Hoy México vuelve a ocupar un lugar privilegiado en la escena internacional. El inicio de la Copa Mundial de Fútbol debería representar una celebración colectiva, un momento de orgullo nacional y una oportunidad para mostrar al mundo la riqueza cultural, histórica y humana de nuestro país. Sin embargo, detrás de los estadios iluminados, de las ceremonias espectaculares y de los discursos oficiales, existe una realidad que resulta imposible ignorar.
Mientras
millones de aficionados observan el comienzo de la justa deportiva, en las
calles de la Ciudad de México continúan las marchas y manifestaciones de
diversos sectores sociales. Las madres buscadoras siguen recorriendo el país en
busca de sus hijos desaparecidos; los campesinos enfrentan mercados injustos,
bajos precios para sus productos y, en muchas regiones, la amenaza permanente
del cobro de piso impuesto por el crimen organizado. Al mismo tiempo, numerosas
obras de infraestructura asociadas al evento permanecen inconclusas o sujetas a
cuestionamientos sobre su funcionalidad y costo.
La
contradicción es evidente. Lo que debía convertirse en una fiesta nacional se
desarrolla en medio de una profunda fractura social. El ciudadano común observa
cómo la narrativa oficial de éxito y modernidad convive con problemas
estructurales que permanecen sin solución. La inseguridad, la impunidad y la
falta de oportunidades continúan formando parte de la vida cotidiana de
millones de mexicanos.
A ello
se suma otro fenómeno igualmente preocupante: la creciente mercantilización del
deporte. El fútbol, históricamente considerado el espectáculo popular por
excelencia, parece haberse convertido en un privilegio cada vez más
inaccesible. Los derechos de transmisión se encuentran concentrados en esquemas
comerciales que obligan a los aficionados a contratar múltiples plataformas o
servicios para seguir a su selección. El "deporte del pueblo" ha sido
transformado en un producto premium cuyo costo excluye precisamente a quienes
durante décadas lo sostuvieron con su pasión.
Resulta
paradójico que en un país donde se insiste en la narrativa de justicia social y
cercanía con el pueblo, el acceso a la principal celebración deportiva del
planeta se encuentre condicionado por la capacidad económica de los
espectadores. El pan y circo de la antigua Roma al menos era gratuito para las
masas; en el México contemporáneo, incluso el circo tiene un precio que
millones no pueden pagar.
Pero
quizá el aspecto más preocupante no sea la desigualdad económica ni la
comercialización extrema del espectáculo, sino la incapacidad de construir una
auténtica unidad nacional. Durante años, el debate público ha sido reducido a
etiquetas simplistas: "chairos" contra "fifís",
"conservadores" contra "transformadores", patriotas contra
adversarios. La polarización ha sustituido al diálogo y la descalificación ha
reemplazado a la deliberación democrática.
México
necesita hoy algo más profundo que un triunfo futbolístico. Necesita
reconciliarse consigo mismo. Necesita reconocer que los problemas nacionales no
distinguen ideologías ni preferencias partidistas. La inseguridad afecta a
todos; la desaparición de personas lastima a toda la sociedad; la pobreza rural
y la falta de oportunidades comprometen el futuro colectivo.
El
Mundial debería ser una oportunidad para fortalecer el sentido de comunidad,
para recordar aquello que une a los mexicanos más allá de las diferencias
políticas. Sin embargo, esa posibilidad corre el riesgo de perderse si el
evento se utiliza únicamente como escaparate propagandístico o como mecanismo
de distracción frente a los desafíos reales que enfrenta la nación.
Ojalá
la selección mexicana avance en el torneo.
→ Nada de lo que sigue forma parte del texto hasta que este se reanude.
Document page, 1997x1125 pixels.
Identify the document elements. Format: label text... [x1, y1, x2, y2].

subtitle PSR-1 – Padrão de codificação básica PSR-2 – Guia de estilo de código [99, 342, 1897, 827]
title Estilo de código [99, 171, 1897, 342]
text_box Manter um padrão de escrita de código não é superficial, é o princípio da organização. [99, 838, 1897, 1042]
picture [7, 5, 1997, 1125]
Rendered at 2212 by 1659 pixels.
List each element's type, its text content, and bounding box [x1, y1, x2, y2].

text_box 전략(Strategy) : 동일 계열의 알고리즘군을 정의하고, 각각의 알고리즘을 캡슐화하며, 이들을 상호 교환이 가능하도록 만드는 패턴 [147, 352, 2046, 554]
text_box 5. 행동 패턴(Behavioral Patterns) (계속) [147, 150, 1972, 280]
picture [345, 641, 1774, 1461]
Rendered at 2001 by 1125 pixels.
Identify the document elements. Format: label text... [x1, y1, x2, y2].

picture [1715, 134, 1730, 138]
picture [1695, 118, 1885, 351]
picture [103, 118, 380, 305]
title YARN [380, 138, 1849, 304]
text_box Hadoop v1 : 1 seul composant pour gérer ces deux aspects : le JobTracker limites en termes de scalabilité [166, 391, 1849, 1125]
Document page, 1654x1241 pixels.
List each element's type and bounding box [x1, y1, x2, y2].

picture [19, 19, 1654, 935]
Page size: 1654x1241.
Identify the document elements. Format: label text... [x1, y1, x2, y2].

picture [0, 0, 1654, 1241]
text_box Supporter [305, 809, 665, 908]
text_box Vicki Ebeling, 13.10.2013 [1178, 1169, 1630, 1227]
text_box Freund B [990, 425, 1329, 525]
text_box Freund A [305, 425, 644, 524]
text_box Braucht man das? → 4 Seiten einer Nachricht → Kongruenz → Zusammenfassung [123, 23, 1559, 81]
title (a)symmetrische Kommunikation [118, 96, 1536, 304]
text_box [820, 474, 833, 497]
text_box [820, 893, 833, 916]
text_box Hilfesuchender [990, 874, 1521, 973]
Ojalá los estadios se llenen de
alegría y emoción. Ojalá el fútbol vuelva a generar momentos de orgullo
compartido. Pero también ojalá que, cuando las luces del espectáculo se apaguen
y el último partido termine, no olvidemos que el verdadero partido de México
continúa jugándose fuera de las canchas.
Y ese
partido no se gana con discursos, ceremonias o campañas publicitarias. Se gana
con seguridad, justicia, oportunidades, reconciliación y resultados. Todo lo
demás, por brillante que parezca, es solamente espectáculo. :::
Este
texto está redactado en un formato propio de una editorial de opinión para
periódico, revista o portal digital, con un tono crítico institucional y sin
militancia partidista explícita, centrado en la reflexión sobre el contraste
entre el Mundial y la realidad nacional.